I’ve got a complaint about a very basic query that works poorly and I’m not sure how to handle it. The case is MDEV-25707. The query is very simple:
create table t (
key_col int,
...
INDEX idx1(key_col)
);
select *
from t
where
key_col=const1 or
key_col=const2 or
-- and so forth, about 5K constants
In MariaDB 10.3, this query used a range scan. The EXPLAIN looked like so:
+------+-------------+-------+-------+---------------+------+---------+------+--------+-----------------------+
| id | select_type | table | type | possible_keys | key | key_len | ref | rows | Extra |
+------+-------------+-------+-------+---------------+------+---------+------+--------+-----------------------+
| 1 | SIMPLE | t | range | idx1 | idx1 | 3 | NULL | 101358 | Using index condition |
+------+-------------+-------+-------+---------------+------+---------+------+--------+-----------------------+
In MariaDB 10.5, it uses a full table scan, which is a surprise:
+------+-------------+-------+------+---------------+------+---------+------+---------+-------------+
| id | select_type | table | type | possible_keys | key | key_len | ref | rows | Extra |
+------+-------------+-------+------+---------------+------+---------+------+---------+-------------+
| 1 | SIMPLE | t | ALL | idx1 | NULL | NULL | NULL | 1761063 | Using where |
+------+-------------+-------+------+---------------+------+---------+------+---------+-------------+
and the query is slow. Why?
A bit of background: Normally, MySQL/MariaDB optimizer uses index dives to estimate how many rows will match each key_col=const range. This produces fairly precise estimates, but it does index dives (in this case, 5K index dives) which can be relatively expensive.

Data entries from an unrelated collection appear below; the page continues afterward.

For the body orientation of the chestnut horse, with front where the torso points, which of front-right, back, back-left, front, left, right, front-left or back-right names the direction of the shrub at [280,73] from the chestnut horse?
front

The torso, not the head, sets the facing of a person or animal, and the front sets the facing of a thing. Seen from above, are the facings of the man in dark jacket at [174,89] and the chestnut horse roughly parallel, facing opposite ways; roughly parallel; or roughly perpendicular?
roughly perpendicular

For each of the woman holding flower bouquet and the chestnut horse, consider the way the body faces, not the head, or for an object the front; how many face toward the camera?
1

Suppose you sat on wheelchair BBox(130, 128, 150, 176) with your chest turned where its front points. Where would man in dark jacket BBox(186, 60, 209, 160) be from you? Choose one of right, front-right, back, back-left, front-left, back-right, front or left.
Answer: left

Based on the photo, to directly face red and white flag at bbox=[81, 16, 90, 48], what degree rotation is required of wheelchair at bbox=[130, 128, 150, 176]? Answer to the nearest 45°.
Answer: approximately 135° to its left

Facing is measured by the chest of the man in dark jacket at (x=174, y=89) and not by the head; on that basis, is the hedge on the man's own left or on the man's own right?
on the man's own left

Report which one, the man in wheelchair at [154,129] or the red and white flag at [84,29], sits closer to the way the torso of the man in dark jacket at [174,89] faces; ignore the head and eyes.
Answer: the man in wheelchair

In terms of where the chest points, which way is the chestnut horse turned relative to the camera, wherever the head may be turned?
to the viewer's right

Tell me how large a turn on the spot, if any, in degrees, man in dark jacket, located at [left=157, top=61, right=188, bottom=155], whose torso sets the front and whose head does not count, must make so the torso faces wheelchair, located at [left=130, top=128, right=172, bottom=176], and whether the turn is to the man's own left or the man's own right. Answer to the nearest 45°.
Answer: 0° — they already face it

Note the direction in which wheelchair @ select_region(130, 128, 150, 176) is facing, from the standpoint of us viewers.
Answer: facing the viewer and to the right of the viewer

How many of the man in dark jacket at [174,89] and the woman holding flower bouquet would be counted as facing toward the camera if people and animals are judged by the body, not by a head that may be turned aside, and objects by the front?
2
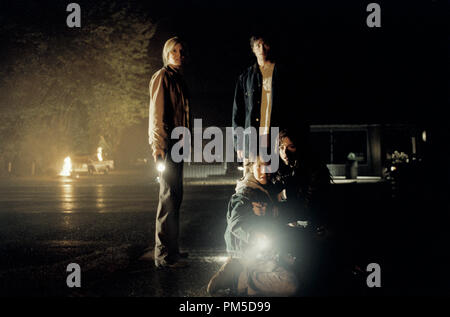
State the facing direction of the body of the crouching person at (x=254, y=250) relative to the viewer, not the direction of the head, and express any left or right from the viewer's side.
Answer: facing the viewer and to the right of the viewer
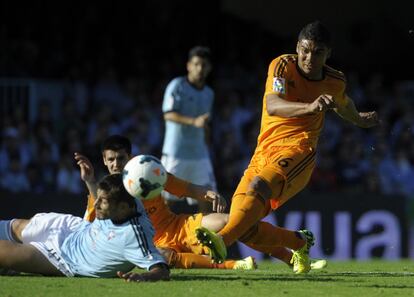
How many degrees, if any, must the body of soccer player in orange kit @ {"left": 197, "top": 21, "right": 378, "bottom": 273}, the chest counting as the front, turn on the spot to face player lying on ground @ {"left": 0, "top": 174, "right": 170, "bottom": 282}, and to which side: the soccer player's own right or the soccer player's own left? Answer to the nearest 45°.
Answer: approximately 45° to the soccer player's own right

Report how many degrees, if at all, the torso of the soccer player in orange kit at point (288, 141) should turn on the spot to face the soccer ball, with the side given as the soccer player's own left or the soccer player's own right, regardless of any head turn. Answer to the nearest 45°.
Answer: approximately 45° to the soccer player's own right

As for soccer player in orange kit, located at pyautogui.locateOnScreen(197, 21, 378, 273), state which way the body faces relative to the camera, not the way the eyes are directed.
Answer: toward the camera
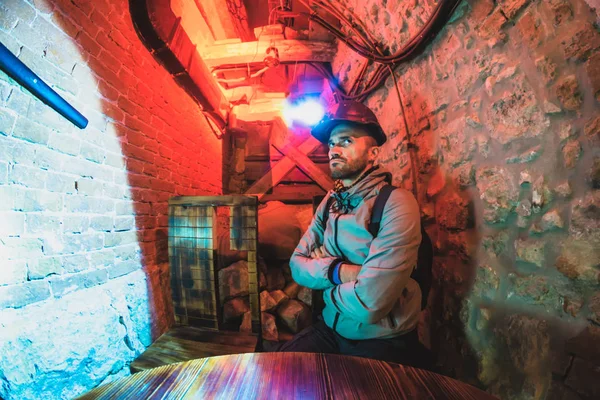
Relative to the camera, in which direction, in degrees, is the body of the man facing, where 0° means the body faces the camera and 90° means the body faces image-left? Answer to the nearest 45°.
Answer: approximately 45°

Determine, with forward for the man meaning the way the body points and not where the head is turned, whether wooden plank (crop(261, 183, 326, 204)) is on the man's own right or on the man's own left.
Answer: on the man's own right

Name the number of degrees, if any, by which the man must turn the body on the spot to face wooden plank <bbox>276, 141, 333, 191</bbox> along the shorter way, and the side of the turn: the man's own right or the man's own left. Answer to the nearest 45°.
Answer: approximately 135° to the man's own right

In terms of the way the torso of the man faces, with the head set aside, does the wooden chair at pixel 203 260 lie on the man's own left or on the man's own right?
on the man's own right

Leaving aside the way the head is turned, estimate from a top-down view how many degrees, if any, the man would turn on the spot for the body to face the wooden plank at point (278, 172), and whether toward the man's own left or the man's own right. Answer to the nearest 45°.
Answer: approximately 90° to the man's own right

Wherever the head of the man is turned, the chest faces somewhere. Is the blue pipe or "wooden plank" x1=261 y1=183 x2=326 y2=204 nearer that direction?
the blue pipe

To combat this, MySQL and then MariaDB have introduced @@eq_range_index_dive_limit
feature (MySQL docs, MariaDB docs). The idea is, when the query has many equality ranges, the optimizer will not do index dives but will use index cardinality statistics instead.
In this dataset, index statistics says there are about 70 rows with each key value. This gives an estimate of 70*5k = 350K rows in total. However, the query uses constants that either occur rarely or are not present in the dataset at all, so the query produces only 120 rows. Because of that, range scan is much cheaper than a full table scan.
It is obvious to suggest to set eq_range_index_dive_limit
higher (or to 0 which means “never use index statistics”), but the users would like the optimizer to make the right choice automatically, without any tuning.
Certain kinds of Histograms, e.g. Most-Common-Value lists allow one to detect that the constants used by the query are very common. But is there any statistics to detect the opposite – that the used values are uncommon?